Николай Михайлович умел быть благодарным своей судьбе за благополучие в личной жизни: «за семейственную нашу жизнь благодарим Бога. Детьми мы довольны. Не имеем достаточно средств на воспитание, какое хотелось бы им дать; но надеемся на Провидение, что оно их не оставит». Как известно, в конце жизни Карамзина в лице Провидения выступил император Николай I, пожаловавший семье историка ежегодный пенсион в 50 тыс. рублей.

Дружная обстановка в доме Ка­рамзиных привлекала к ним как представителей старшего поколения, например, почтенного государственного деятеля и литератора Александра Семеновича Шишкова, рассказы которого об Отечественной войне любила слушать молодежь в семье писателя, так и участников литературного общества «Арзамас». Об одной из таких дружеских встреч Карамзин вспоминал: «Мы сидели дома с Арзамасцами, и вдруг говорят: Император!

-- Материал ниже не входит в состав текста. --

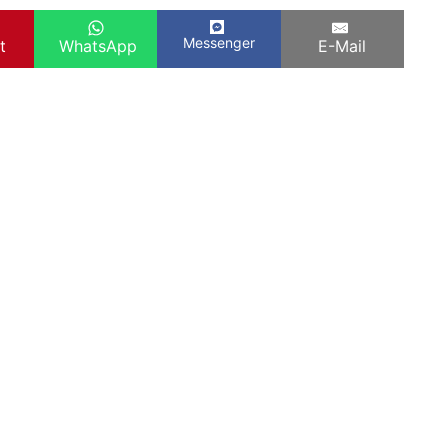
Messenger
t
WhatsApp
E-Mail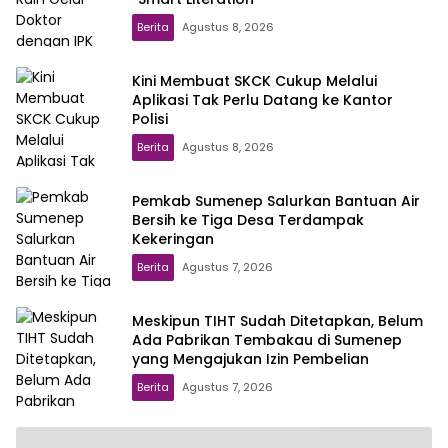
Berita
Agustus 8, 2026
Kini Membuat SKCK Cukup Melalui
Aplikasi Tak Perlu Datang ke Kantor
Polisi
Berita
Agustus 8, 2026
Pemkab Sumenep Salurkan Bantuan Air
Bersih ke Tiga Desa Terdampak
Kekeringan
Berita
Agustus 7, 2026
Meskipun TIHT Sudah Ditetapkan, Belum
Ada Pabrikan Tembakau di Sumenep
yang Mengajukan Izin Pembelian
Berita
Agustus 7, 2026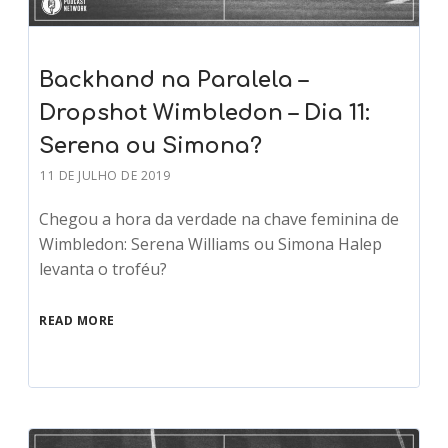
Backhand na Paralela –
Dropshot Wimbledon – Dia 11:
Serena ou Simona?
11 DE JULHO DE 2019
Chegou a hora da verdade na chave feminina de
Wimbledon: Serena Williams ou Simona Halep
levanta o troféu?
READ MORE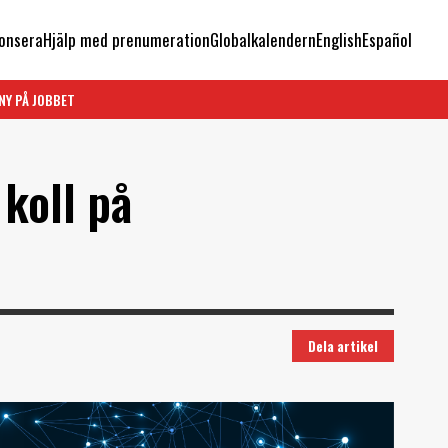
onsera
Hjälp med prenumeration
Globalkalendern
English
Español
NY PÅ JOBBET
koll på
Dela artikel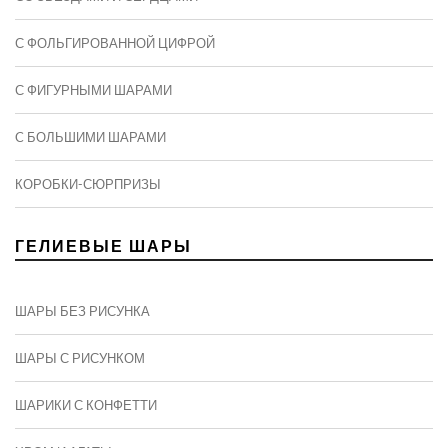
С ФОЛЬГИРОВАННОЙ ЦИФРОЙ
С ФИГУРНЫМИ ШАРАМИ
C БОЛЬШИМИ ШАРАМИ
КОРОБКИ-СЮРПРИЗЫ
ГЕЛИЕВЫЕ ШАРЫ
ШАРЫ БЕЗ РИСУНКА
ШАРЫ С РИСУНКОМ
ШАРИКИ С КОНФЕТТИ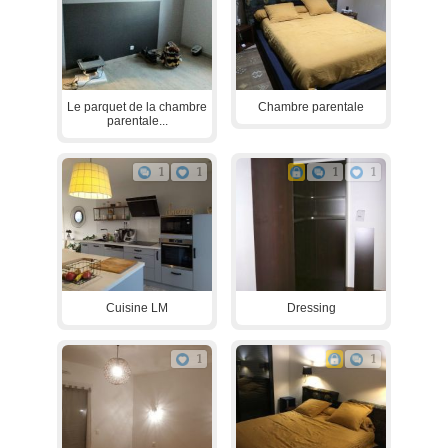
Le parquet de la chambre
Chambre parentale
parentale...
1
1
1
1
Cuisine LM
Dressing
1
1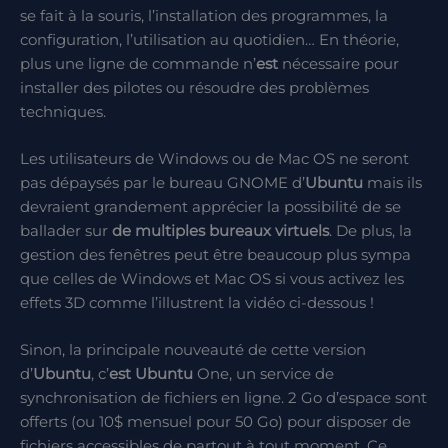
se fait à la souris, l’installation des programmes, la
configuration, l’utilisation au quotidien… En théorie,
plus une ligne de commande n’
est
nécessaire pour
installer des pilotes ou résoudre des problèmes
techniques.
Les utilisateurs de Windows ou de Mac OS ne seront
pas dépaysés par le bureau GNOME d’
Ubuntu
mais ils
devraient grandement apprécier la possibilité de se
ballader sur
de multiples bureaux virtuels
. De plus, la
gestion des fenêtres peut être beaucoup plus sympa
que celles de Windows et Mac OS si vous activez les
effets 3D comme l’illustrent la vidéo ci-dessous !
Sinon, la principale nouveauté de cette version
d’
Ubuntu
, c’
est
Ubuntu
One, un service de
synchronisation de fichiers en ligne. 2 Go d’espace sont
offerts (ou 10$ mensuel pour 50 Go) pour disposer de
fichiers accessibles de partout à tout moment. Ce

Гости разбежались, и я едва успел встретить августейшего в передней комнате». У Карамзина и его жены совпадал круг общения, поэтому после смерти Николая Михайловича его молодые друзья продолжали собираться в салоне Катерины Андреевны, чей «серьезный и радушный прием» создавал «ту атмосферу доброжелательства и гостеприимства», которой подчас не хватало В. А. Жуковскому, П. А. Вяземскому, А. И. Тургеневу, А. С. Пушкину в эпоху Николая I.

Как писал Ю. М. Лотман: «В центре мира Карамзина в петербургский период – семья, Дом. Здесь сосредоточены подлинные ценности, здесь человек обретает Независимость… Дом и семья для него – понятия не пространственные: там, где Катерина Андреевна, дети, мир его мыслей и чувств, мир,  котором он чувствует себя любимым и свободным, – там и Дом».

Карамзин являлся личностью многогранной, не сводимой к одной роли, виду деятельности или политическому направлению. Консерватор по политическим пристрастиям, он был новатором в литературе и журналистике. Новатором его можно считать и в повседневной жизни, в кругу своей семьи: он являл собой пример ответственного отцовства и принадлежал к новому поколению родителей, со вниманием, трепетом и заботой относившихся к своим детям, стремившихся завоевать их дружбу и любовь, уходивших от прямолинейного диктата своей воли главы семьи. Очевидно, поэтому Карамзину удалось создать семейный очаг, тепло которого привлекало современников даже после его смерти.